I think that when you look at all of the amazing abilities from the last few years from Watson winning at Jeopardy, Deep Dream, Deep Mind with WaveNet speaking and arcade game learning, Atlas walking and picking up boxes, winning at Go, etc. -- these are all amazing and people are very serious about pursuing general AI again. So how do we know how many more fundamental breakthroughs are actually required to get to our truly general humanlike intelligence? Are we even sure that we don't have the techniques already and just need to combine them in a certain way?
So my way of thinking is that to speculate conservatively, guess that there may be two major research breakthroughs required on the same order as deep learning. If we had not seen such an increase in AGI research then that would sort of console me. But because AGI funding has increased and the belief is back that these types of goals are possible, it seems like we should not assume that it will take many decades to achieve these breakthroughs (if we actually need more breakthroughs). How do we know that one or two of the dozens (hundreds? thousands?) of literal geniuses with an adequate background who are working in this area will not come up with some new major breakthroughs in the next two years or five years or eight?

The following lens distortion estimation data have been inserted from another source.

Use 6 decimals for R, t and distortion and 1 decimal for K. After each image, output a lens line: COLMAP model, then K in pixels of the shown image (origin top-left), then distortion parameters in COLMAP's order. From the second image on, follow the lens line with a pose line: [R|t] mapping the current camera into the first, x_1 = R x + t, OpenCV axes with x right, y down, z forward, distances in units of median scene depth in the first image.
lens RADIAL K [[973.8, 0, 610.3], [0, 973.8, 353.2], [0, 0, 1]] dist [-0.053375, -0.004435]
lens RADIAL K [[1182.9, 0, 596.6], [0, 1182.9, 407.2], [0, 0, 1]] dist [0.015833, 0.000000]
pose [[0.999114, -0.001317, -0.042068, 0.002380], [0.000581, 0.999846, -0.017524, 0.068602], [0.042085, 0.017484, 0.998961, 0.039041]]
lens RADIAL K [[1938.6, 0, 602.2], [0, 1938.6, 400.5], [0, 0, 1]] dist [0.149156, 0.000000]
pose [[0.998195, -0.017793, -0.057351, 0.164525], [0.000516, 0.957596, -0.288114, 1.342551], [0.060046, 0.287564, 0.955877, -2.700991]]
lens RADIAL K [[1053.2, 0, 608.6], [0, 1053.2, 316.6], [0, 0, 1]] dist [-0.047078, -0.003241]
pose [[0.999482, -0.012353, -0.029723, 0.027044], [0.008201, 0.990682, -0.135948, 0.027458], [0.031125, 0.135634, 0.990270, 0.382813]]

So yes my personal opinion is that we should start planning for an 'alien invasion' of superintelligent AGI which if we are being cautious could pretty much come at any time now, and certainly it might happen before 2030.

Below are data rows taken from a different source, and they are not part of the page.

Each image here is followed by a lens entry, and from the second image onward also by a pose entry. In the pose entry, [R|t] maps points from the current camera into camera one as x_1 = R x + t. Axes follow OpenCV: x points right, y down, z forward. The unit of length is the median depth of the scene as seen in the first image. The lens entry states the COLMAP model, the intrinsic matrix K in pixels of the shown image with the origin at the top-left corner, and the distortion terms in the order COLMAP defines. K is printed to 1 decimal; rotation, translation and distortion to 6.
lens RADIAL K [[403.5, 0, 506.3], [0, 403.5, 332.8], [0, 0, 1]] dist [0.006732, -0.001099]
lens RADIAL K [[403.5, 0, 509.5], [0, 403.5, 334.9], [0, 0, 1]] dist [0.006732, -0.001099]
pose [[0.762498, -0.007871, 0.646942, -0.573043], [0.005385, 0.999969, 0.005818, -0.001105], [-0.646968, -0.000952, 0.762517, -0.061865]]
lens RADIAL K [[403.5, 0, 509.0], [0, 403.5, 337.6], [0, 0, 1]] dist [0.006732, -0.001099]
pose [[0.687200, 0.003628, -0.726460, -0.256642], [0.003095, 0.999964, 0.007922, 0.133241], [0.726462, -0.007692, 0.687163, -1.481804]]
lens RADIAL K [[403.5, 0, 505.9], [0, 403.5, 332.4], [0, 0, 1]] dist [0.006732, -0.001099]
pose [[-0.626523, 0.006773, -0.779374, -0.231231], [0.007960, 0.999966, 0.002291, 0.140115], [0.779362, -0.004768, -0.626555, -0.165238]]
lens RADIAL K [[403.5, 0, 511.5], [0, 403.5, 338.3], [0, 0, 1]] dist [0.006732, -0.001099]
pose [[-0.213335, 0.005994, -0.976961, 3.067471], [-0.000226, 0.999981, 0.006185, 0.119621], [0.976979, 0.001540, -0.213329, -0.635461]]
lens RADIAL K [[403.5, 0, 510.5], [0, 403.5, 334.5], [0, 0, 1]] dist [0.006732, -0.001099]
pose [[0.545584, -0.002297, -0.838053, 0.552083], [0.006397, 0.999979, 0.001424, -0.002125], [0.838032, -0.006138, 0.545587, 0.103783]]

- teleoperation is generally orthogonal to creating a robust bipedal gait, and it seems like capture point approaches by BD & whatever Shaft is doing, if one can believe their marketing videos, as well as underactuated systems like DURUS and ATRIAS (and its bird-like successor, can't find the name, C-something) are starting to look quite robust. Some work still to be done, I think but looking quite promising. And this is all just rather classical approaches; nothing machine-learning-y at all. You'd still teleoperate them to navigate and make them do a manipulative task, but not just because it can't walk otherwise; but because those are different domains and problems (like manipulation, autonomous navigation etc). Hell, ATRIAS is completely blind anyhow, all you can do is define foot clearance height and direction of movement.
- deep reinforcement learning based visuomotor control techniques demonstrated last year on the PR2 platform and later on I think also demonstrated on a Baxter robot seem pretty dextrous at such manipulative tasks like folding shirts, and does it realtime, after some trial and error self-training. Granted, didn't see them do exactly that task, but a bunch of other manipulative exercises were demonstrated, realtime and robust to environment destractions, perturbations etc.
Admittedly this later part is still limited in that the problem needs to be fully observable at all times by the current robot -- it can't deal w say occlusions for it has no memory of what it previously saw -- and its not actually trained to be robust to disturbances and distractions -- what it demonstrated on that front is essentially just what it gets for free from the robustness of deep approaches -- so it could be improved.